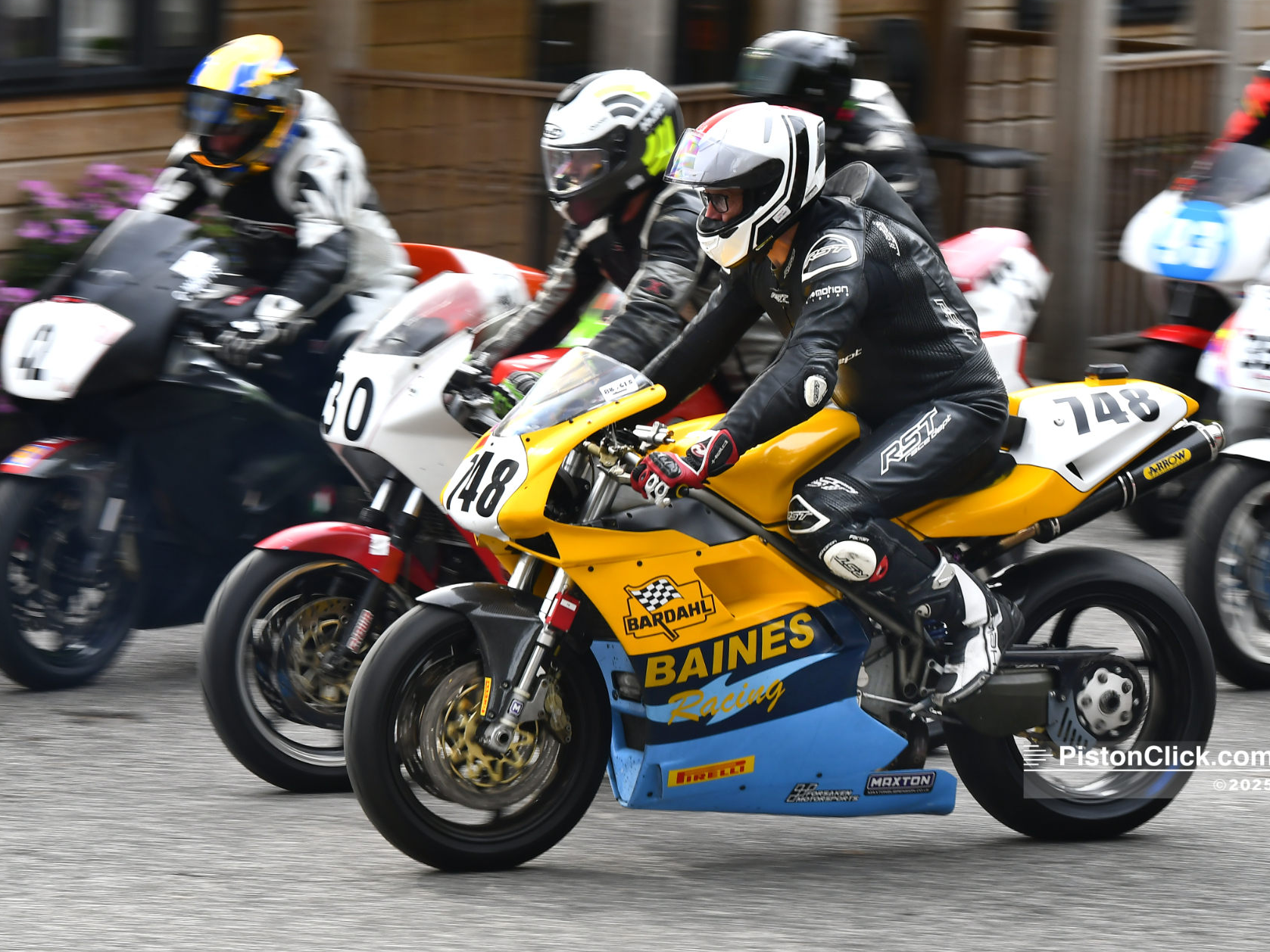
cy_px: 474
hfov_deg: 10.1
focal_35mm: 196
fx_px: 7191
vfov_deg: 7.6
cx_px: 615
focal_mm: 120
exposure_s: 1/50
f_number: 8
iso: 200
******
- Problem details -
Retype, without any change, every line from the one with "focal_35mm: 196" to the bottom of the listing.

- Output -
focal_35mm: 196
fx_px: 7191
vfov_deg: 7.6
cx_px: 615
focal_mm: 120
exposure_s: 1/50
f_number: 8
iso: 200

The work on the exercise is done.